TASKS TO CARRY OUT =>
1 - Answer these questions about the forum thread on perfect nth powers:
(a) In the first proof, which value of k is considered once a prime p is fixed?
(b) What value of k does the later reply choose for its simpler proof?
(c) How many years later does that reply say the question was found?
2 - Reproduce the forum thread on perfect nth powers word for word, from "Let $x, n >" up to and including "maximality of $r_p$.".

PAGE EXCERPT =>
___

I have not been able to solve this problem. Any insights would be appreciated!
Let $x, n > 1$ be integers. Suppose that for each $k > 1$ there exists an integer $a_{k}$ such that $x − a_k^n$ is divisible by $k$. Prove that $x = A^{n}$ for some integer $A$.
To show that $x$ is a perfect $n$th power, it suffices to show that for all primes $p$, the number of times that $p$ divides into $x$ is a multiple of $n$.
To that end, fix any prime $p$, and let $r_p$ be the largest integer such that $p^{r_p}$ divides $x$. Consider $k=p^{r_p+1}$. Then, since $k$ divides $a_k^n -x$, $p^{r_p}$ divides $a_k^n$.
Moreover, it cannot be that $k = p^{r_p + 1}$ divides $a_k^n$. If it were so, then since $p^{r_p + 1}$ divides $a_k^n - x$, $p^{r_p + 1}$ would divide $x$, which contradicts the maximality of $r_p$.
Therefore, $p^{r_p}$ divides $a_k^n$ but $p^{r_p + 1}$ does not; it follows that $r_p$ is equal to the number of times $p$ divides into $a_k^n$, which must be a multiple of $n$ (consider the prime factorization of $a_k^n$), so we are done.
I found this question 6 years later. Worth emphasis: there is a much simpler proof, namely choose $\,k^{\phantom{|^{|^|}}}\!\!\!=x^2\,$ so $\,x^2\mid x-a^n\Rightarrow\, \color{#c00}{x\mid a^n}\,$ so $\,\overbrace{ jx^2\! = x-\color{#c00}{mx}}^{\textstyle x^2\mid\, x-\color{#c00}{a^n}}\,$ for $\,j,m\in\Bbb Z.\,$ Solving for $m\Rightarrow\,$ $\,m = 1-j\:\!x\,$ is $\rm\color{#08d}{coprime}$ to $\,x\,$ hence $\,\color{#c00}{a^n=mx}\Rightarrow \,$ $\color{#c00}{m\ \&\ x}^{\phantom{|^{|^|}}}\!\!\!\!\ $ must be $\,n$'th powers too.
This is an old chestnut: an integer which is an $n$-th power modulo all primes is an $n$-th power.

___

PROVIDED MATERIAL =>
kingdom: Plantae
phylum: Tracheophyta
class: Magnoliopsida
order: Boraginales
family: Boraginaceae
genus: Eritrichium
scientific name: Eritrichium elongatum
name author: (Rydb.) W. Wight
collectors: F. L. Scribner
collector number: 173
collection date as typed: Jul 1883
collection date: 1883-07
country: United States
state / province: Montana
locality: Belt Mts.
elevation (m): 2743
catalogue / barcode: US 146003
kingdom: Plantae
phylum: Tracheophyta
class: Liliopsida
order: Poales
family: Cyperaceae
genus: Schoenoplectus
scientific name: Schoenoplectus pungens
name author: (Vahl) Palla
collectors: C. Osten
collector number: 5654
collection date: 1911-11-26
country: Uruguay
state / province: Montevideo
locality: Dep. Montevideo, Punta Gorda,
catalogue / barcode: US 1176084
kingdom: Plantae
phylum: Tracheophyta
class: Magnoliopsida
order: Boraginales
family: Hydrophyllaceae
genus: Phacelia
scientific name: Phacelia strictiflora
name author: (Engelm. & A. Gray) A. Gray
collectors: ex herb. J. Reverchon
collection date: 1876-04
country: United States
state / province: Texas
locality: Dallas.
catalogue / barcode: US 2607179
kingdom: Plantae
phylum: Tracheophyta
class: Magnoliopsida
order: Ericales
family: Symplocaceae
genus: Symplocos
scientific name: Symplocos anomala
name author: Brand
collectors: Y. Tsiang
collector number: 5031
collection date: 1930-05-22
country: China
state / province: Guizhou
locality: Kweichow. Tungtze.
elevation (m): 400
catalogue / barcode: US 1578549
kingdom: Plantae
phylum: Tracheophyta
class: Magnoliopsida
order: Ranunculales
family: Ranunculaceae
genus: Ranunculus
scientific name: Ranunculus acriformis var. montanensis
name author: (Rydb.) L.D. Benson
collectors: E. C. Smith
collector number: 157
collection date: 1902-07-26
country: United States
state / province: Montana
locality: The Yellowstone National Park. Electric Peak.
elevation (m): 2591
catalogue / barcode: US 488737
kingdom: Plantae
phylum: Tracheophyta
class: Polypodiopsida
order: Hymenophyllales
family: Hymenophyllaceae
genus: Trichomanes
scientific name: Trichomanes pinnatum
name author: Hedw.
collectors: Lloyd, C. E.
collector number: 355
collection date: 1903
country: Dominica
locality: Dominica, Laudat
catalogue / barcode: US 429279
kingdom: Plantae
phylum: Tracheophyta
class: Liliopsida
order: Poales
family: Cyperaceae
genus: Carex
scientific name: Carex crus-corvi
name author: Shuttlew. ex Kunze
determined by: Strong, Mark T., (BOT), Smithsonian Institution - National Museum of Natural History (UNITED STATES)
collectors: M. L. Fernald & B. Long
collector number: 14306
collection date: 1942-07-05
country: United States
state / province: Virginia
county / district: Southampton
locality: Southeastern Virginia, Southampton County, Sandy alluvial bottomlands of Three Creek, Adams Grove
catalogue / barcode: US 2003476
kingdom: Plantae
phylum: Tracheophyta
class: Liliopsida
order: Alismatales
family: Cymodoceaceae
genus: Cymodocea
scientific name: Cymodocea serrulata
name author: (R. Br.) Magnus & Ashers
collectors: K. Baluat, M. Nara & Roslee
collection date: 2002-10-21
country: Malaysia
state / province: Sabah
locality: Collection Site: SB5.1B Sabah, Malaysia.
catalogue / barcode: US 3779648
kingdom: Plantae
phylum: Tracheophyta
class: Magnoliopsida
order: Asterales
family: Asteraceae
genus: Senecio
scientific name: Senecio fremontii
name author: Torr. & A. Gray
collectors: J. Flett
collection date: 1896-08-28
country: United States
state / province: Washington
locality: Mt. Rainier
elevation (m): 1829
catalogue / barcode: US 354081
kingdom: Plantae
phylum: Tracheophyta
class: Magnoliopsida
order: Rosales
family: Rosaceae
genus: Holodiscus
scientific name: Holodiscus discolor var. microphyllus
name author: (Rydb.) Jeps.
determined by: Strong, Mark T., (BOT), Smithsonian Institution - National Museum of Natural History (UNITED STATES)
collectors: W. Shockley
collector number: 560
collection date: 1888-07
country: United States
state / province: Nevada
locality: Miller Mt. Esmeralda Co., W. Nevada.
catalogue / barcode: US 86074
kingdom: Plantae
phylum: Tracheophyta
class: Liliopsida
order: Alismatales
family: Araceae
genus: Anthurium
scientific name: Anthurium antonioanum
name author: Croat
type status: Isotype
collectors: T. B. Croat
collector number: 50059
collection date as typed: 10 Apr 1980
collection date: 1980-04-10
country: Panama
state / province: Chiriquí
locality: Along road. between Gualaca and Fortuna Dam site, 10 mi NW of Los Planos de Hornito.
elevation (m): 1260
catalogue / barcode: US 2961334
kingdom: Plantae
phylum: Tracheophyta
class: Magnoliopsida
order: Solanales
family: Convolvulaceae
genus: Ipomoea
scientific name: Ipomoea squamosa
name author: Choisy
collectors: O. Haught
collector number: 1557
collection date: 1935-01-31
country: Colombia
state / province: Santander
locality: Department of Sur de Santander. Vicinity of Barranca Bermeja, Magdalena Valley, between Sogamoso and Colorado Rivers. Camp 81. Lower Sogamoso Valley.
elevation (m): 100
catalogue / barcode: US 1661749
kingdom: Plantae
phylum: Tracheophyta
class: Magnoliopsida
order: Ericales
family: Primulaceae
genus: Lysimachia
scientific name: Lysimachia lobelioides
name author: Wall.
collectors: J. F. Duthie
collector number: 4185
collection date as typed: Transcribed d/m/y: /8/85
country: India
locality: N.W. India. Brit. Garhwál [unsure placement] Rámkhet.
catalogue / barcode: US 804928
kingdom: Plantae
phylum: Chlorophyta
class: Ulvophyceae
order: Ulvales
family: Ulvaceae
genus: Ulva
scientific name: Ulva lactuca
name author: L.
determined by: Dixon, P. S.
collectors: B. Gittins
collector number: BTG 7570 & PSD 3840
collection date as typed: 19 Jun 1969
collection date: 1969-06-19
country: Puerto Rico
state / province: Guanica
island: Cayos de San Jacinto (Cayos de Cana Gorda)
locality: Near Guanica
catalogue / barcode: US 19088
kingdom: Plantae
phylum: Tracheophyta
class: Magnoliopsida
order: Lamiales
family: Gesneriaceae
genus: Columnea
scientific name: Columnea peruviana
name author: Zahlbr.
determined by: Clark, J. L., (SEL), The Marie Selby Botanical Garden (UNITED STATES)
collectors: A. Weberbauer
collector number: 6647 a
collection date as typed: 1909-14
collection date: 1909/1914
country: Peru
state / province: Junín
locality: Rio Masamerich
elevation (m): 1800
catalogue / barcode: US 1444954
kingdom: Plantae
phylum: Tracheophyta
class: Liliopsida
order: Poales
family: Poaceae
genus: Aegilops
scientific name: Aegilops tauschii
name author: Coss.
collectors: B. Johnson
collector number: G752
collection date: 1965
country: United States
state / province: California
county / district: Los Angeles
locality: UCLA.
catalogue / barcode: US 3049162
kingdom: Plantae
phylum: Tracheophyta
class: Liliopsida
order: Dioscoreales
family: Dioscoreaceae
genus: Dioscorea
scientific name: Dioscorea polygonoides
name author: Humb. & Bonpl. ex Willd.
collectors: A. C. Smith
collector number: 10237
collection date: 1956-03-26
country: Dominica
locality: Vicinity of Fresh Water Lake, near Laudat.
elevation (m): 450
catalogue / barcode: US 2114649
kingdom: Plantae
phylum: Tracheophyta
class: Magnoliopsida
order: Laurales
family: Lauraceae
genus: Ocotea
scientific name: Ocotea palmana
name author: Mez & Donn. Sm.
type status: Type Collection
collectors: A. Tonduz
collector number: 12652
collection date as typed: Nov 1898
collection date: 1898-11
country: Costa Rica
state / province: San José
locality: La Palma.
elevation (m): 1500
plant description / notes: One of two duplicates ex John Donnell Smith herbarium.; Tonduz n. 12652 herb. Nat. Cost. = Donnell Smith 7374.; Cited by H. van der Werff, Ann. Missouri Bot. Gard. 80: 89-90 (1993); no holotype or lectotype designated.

___

RESPONSE LIST =>
1 -
(a) k = p^(r_p + 1)
(b) k = x^2
(c) 6 years

2 -
Let $x, n > 1$ be integers. Suppose that for each $k > 1$ there exists an integer $a_{k}$ such that $x − a_k^n$ is divisible by $k$. Prove that $x = A^{n}$ for some integer $A$.
To show that $x$ is a perfect $n$th power, it suffices to show that for all primes $p$, the number of times that $p$ divides into $x$ is a multiple of $n$.
To that end, fix any prime $p$, and let $r_p$ be the largest integer such that $p^{r_p}$ divides $x$. Consider $k=p^{r_p+1}$. Then, since $k$ divides $a_k^n -x$, $p^{r_p}$ divides $a_k^n$.
Moreover, it cannot be that $k = p^{r_p + 1}$ divides $a_k^n$. If it were so, then since $p^{r_p + 1}$ divides $a_k^n - x$, $p^{r_p + 1}$ would divide $x$, which contradicts the maximality of $r_p$.